Dan’s process includes a four-step development approach. During the plan phase, he advised instructional designers to plan for all devices, keep it simple, be selective, embrace the scroll, allow for a longer process, and test the experience. One of the biggest takeaways for me during this session was his conversation on media usage. I usually always advise the use of MP3 and MP4 for audio and video (respectively), but a great point that Dan made was “Why not stream when possible?” He suggested posting audio and video to streaming services like Vimeo, Wistia, and YouTube.
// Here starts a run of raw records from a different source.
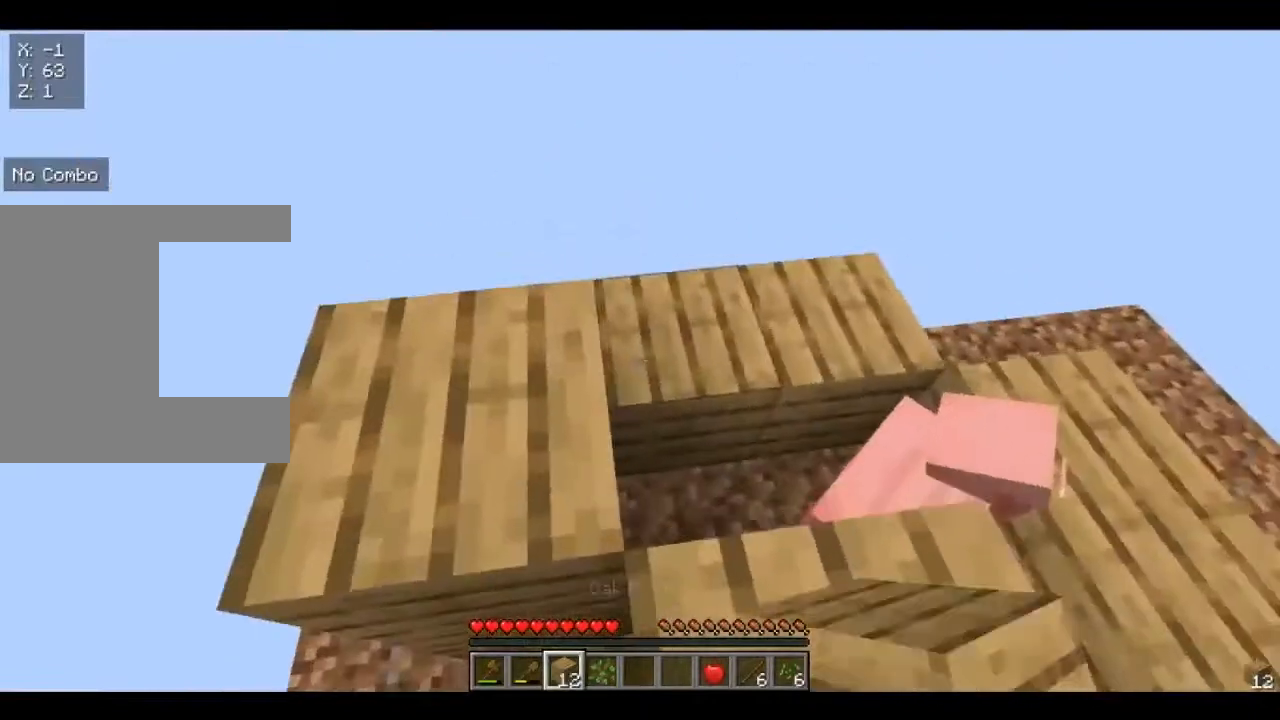
{"keys": ["d", "w"], "mouse": ["right"], "events": [[120, "mouse_right", "down"], [240, "mouse_right", "up"], [440, "mouse_right", "down"]]}
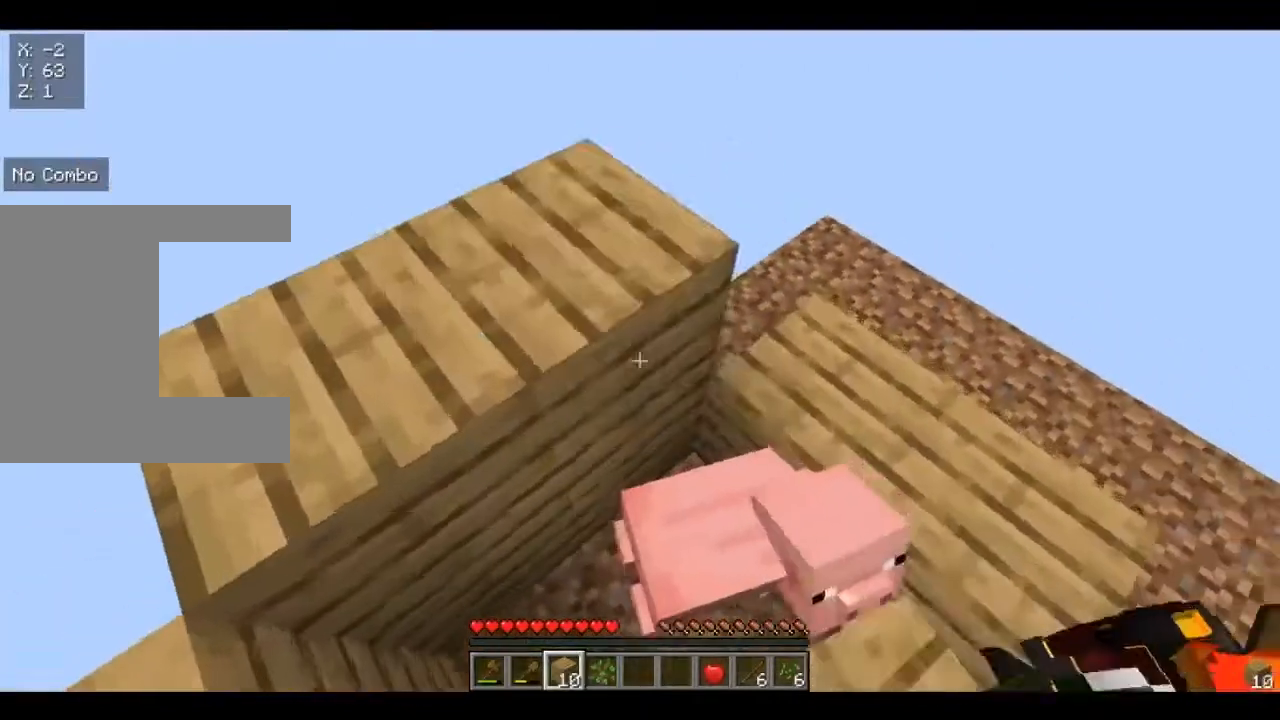
{"keys": ["d"], "mouse": ["right"], "events": [[80, "mouse_right", "up"], [200, "w", "up"], [400, "mouse_right", "down"]]}
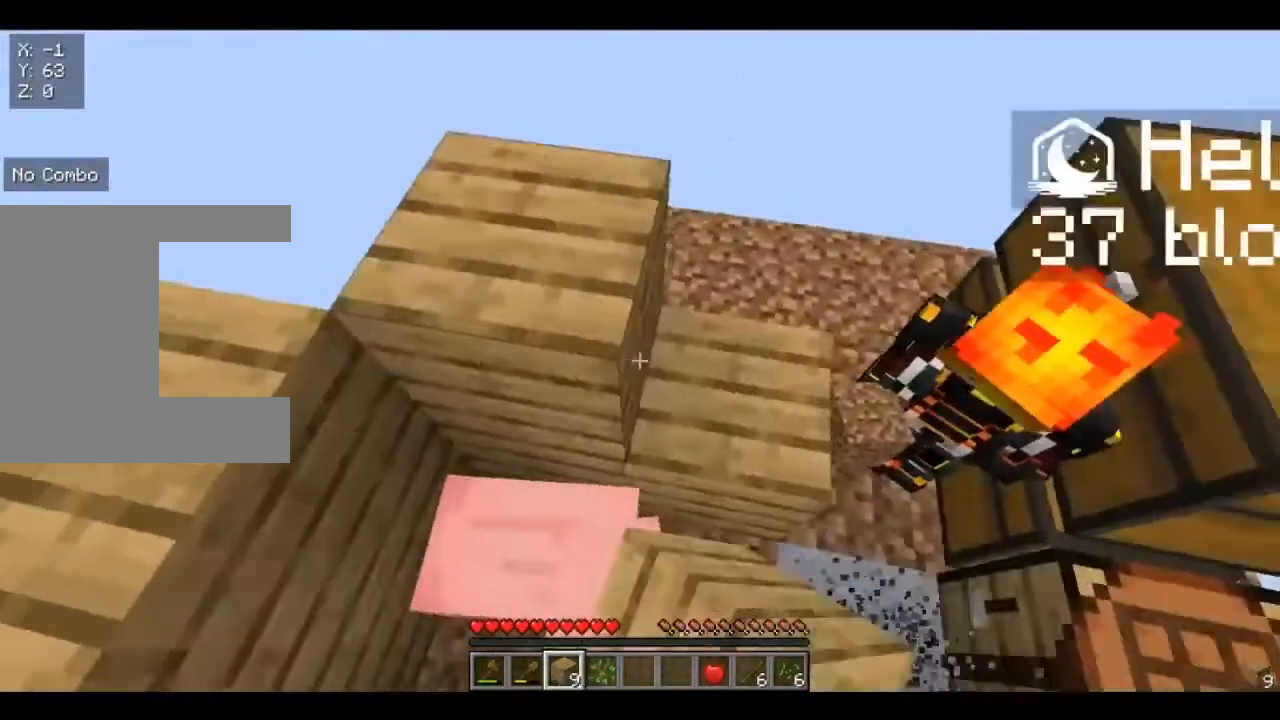
{"keys": [], "mouse": ["right"], "events": [[40, "mouse_right", "up"], [200, "mouse_right", "down"], [320, "mouse_right", "up"], [400, "mouse_right", "down"], [440, "d", "up"]]}
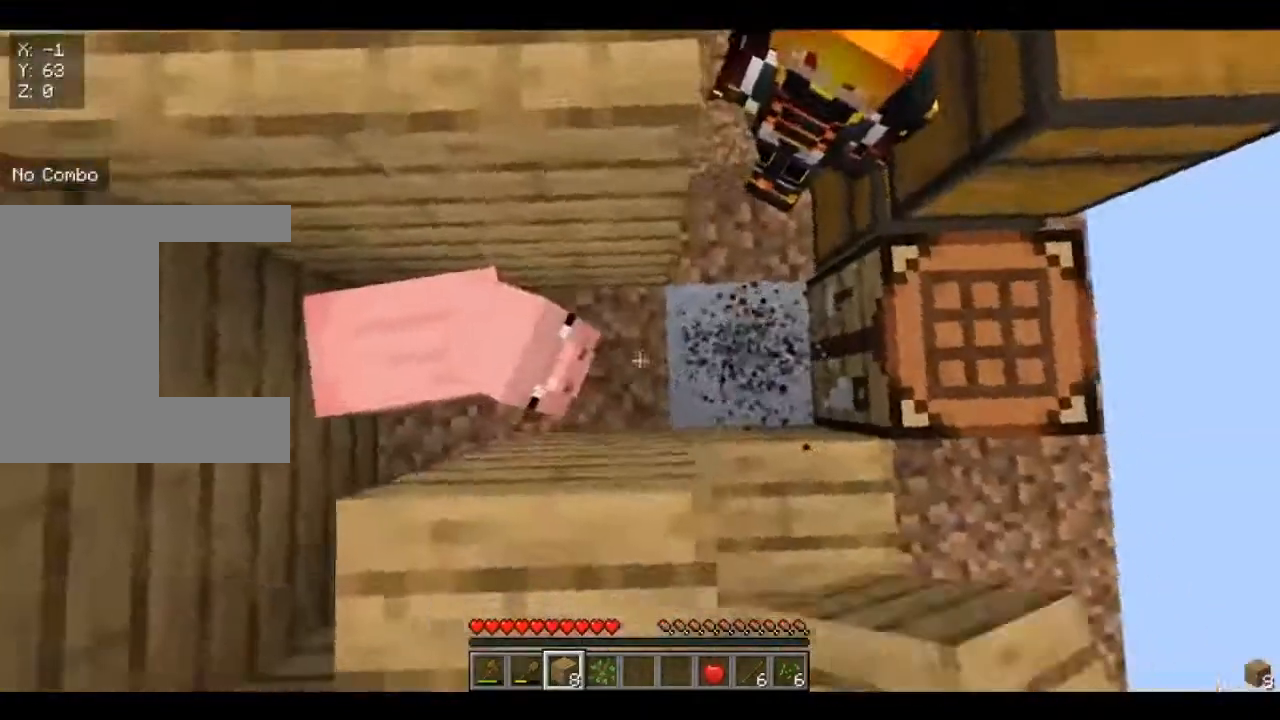
{"keys": ["a"], "mouse": [], "events": [[160, "a", "down"], [200, "mouse_right", "up"]]}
He also reminded attendees to be sensitive to data usage.
Above: Dan’s four-step development approach to creating responsive courses in Lectora.
When the conversation of converting non-responsive courses to responsive began, I wasn’t surprised to hear the groans and grumbles as we highlighted the struggles a developer can face. One person shared the story that her legacy content (non-responsive, not optimized for current and mobile browsers, Flash containing) all needed to go through the conversion process by the end of the year. An audible gasp could be heard when she explained the total number was not in 10s but 100s. However, Dan provided some helpful tips for making the conversion process more efficient in Lectora. Some of my key takeaways included:
- Determining if the project is going to be a rebuild versus an edit. In some cases, the course material you’re working with can be so old that changes require a complete rebuild of the course.
- Working from the top down and then inside out when it comes to your individual pages.
- Be wary of auto-play.
- Remove or replace all Flash.
- He also personally suggested avoiding emulators since real life testing on each individual device can offer a truer look at the output.